[Extrait de page]
Le Journal de Montréal

LES DROITS DES ANIMAUX

JACQUES LANCTÔT Collaboration spéciale

Le spécisme serait « comme le racisme et le sexisme, une idéologie qui tend à justifier une discrimination ». Ou encore « un préjugé ou une attitude de parti pris en faveur des intérêts des membres de sa propre espèce et à l’encontre des intérêts des membres des autres espèces », selon la définition du professeur Peter Singer dans son livre La libération animale. Pour Singer, notre mode de vie serait construit sur l’exploitation des animaux et il propose de le remplacer par le véganisme et d’abolir nos pratiques discriminatoires envers les animaux.

Dans son essai Les animaux et nous, l’auteur François-Yves Doré adopte un point de vue plus modéré. Il s’oppose à mettre sur un même pied d’égalité le spécisme, qui serait une forme de discrimination, et le racisme envers les humains.

« La façon dont les animaux ont été traités, et le sont encore parfois, n’a pas de commune mesure avec la violence psychologique, l’humiliation et la souffrance que le racisme cause aux populations humaines. »

Notre perception des animaux a beaucoup évolué à travers le temps, dit-il. Si, il y a des siècles, un fossé infranchissable séparait les animaux des humains, les seuls dotés de la raison, du langage et d’une conscience, avec Charles Darwin, nos croyances commencent à changer.

Toute vie serait le fruit d’une lente évolution.

« Les humains et autres animaux auraient donc des fondements communs. »
[/Extrait de page]
[Entrées de données]
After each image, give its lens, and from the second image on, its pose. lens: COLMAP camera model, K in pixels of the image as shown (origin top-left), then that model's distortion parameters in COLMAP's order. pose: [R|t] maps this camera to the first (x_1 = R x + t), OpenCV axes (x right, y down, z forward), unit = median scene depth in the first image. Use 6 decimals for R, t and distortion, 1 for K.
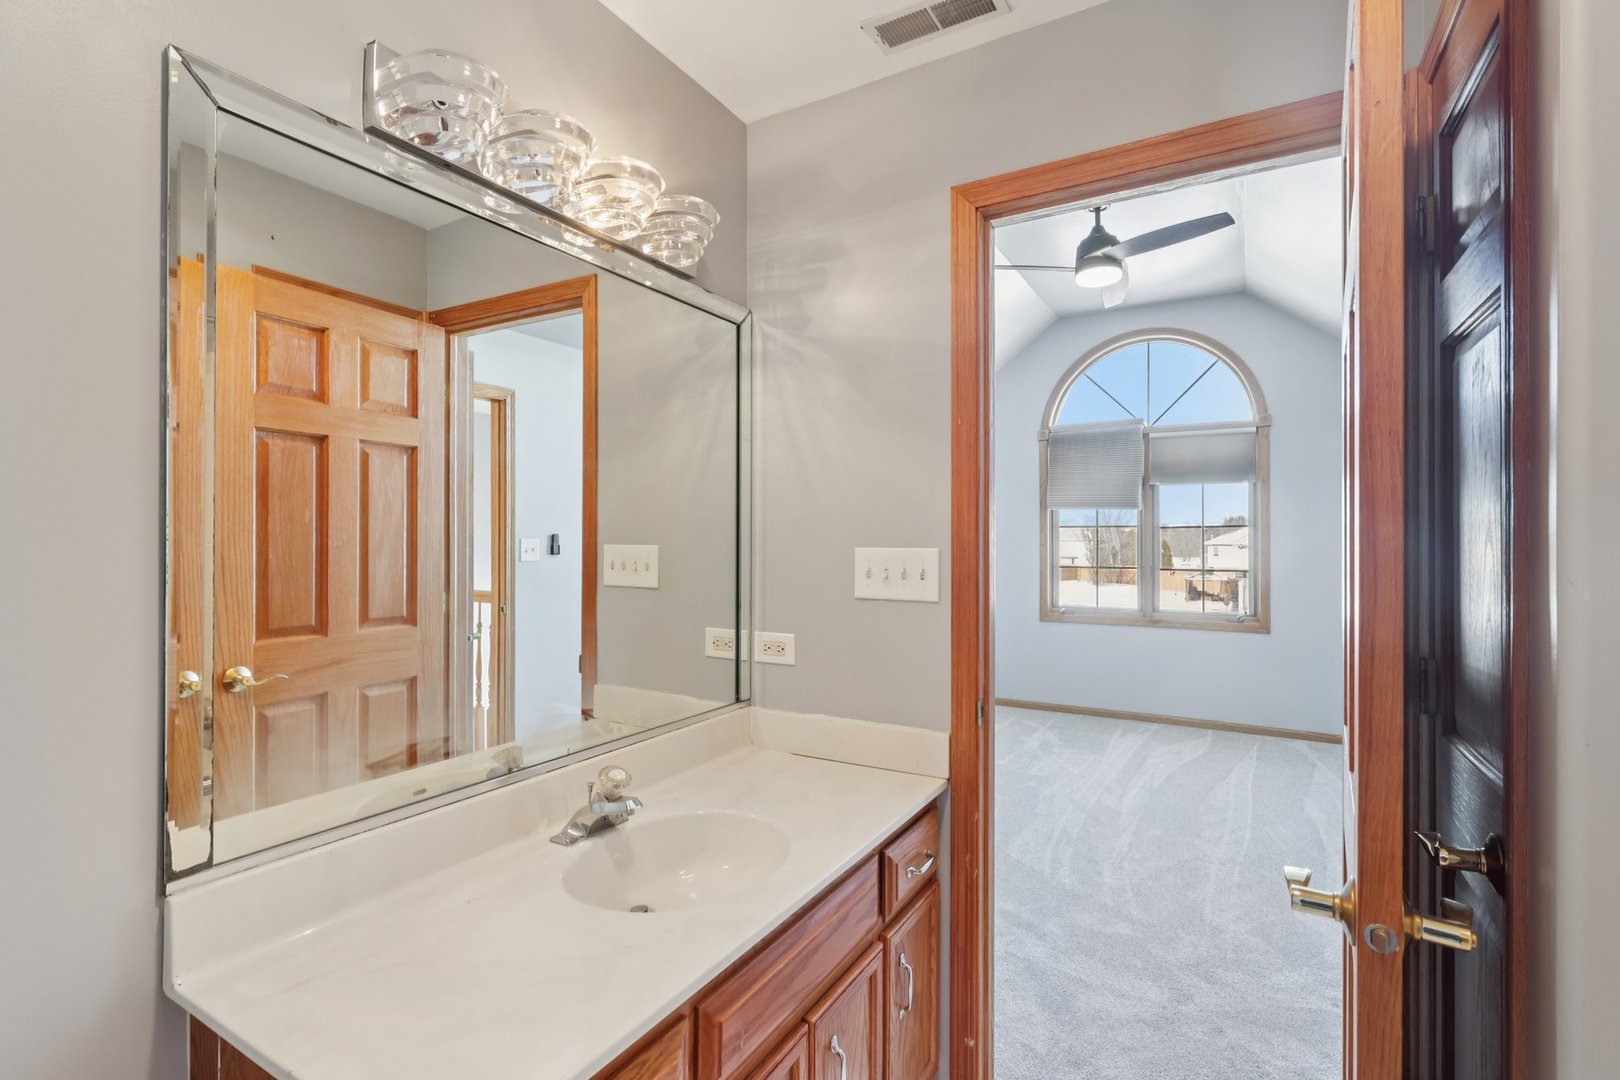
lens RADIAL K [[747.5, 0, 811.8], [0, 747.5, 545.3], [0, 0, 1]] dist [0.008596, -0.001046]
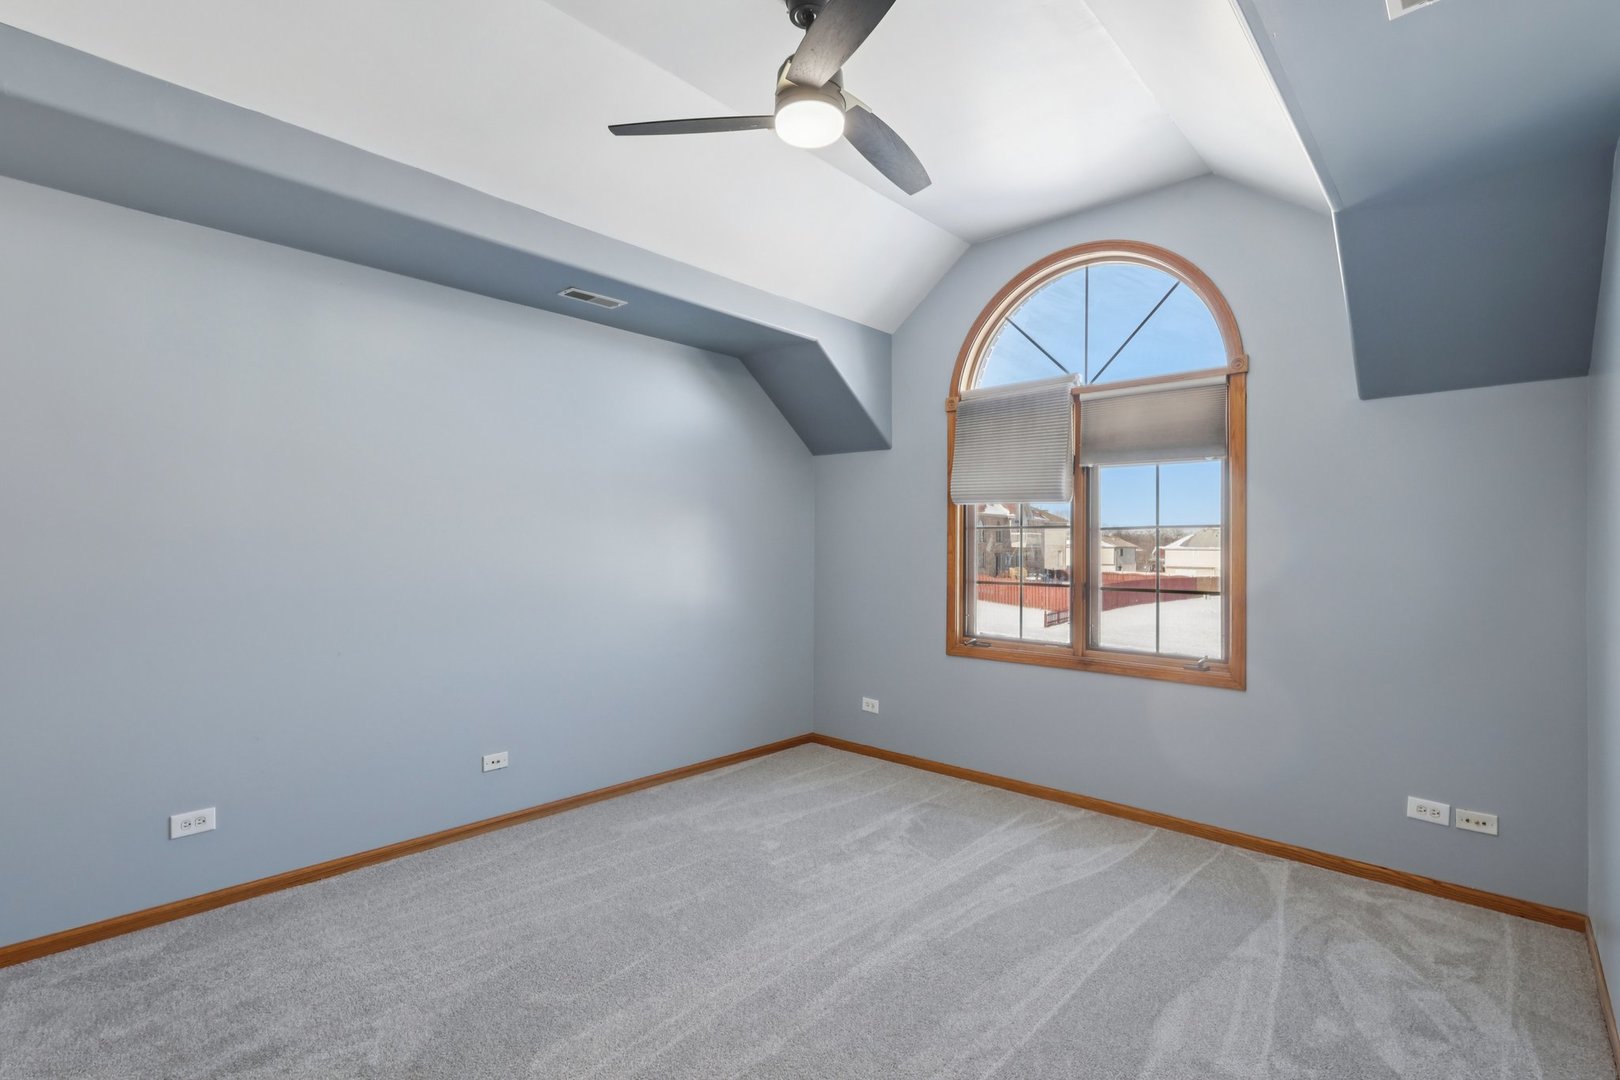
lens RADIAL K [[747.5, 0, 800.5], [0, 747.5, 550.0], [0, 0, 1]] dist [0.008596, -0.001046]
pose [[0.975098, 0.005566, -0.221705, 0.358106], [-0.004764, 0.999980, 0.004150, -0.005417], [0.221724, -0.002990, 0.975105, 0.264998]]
[/Entrées de données]
[Entrées de données]
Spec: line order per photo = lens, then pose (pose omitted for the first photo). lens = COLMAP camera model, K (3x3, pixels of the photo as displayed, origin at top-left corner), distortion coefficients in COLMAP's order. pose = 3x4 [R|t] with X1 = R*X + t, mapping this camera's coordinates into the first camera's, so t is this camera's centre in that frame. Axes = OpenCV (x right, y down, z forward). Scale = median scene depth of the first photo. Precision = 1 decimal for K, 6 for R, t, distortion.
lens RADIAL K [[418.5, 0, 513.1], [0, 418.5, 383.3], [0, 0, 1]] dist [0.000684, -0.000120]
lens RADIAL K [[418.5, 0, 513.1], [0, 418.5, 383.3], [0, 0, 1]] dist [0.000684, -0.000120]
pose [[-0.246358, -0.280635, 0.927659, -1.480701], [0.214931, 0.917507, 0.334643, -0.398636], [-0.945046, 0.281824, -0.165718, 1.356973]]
[/Entrées de données]
◆ Questions à traiter:
A – Traduisez en anglais la phrase suivante de l'article sur les droits des animaux : « Toute vie serait le fruit d’une lente évolution. »
B – Selon l'article sur les droits des animaux, quel est le titre de l'essai de François-Yves Doré ?
Les entrées ci-dessus forment un matériau distinct de l'extrait de page.

◆ Corrigé des exercices:
A – All life is said to be the product of a slow evolution.

B – Les animaux et nous.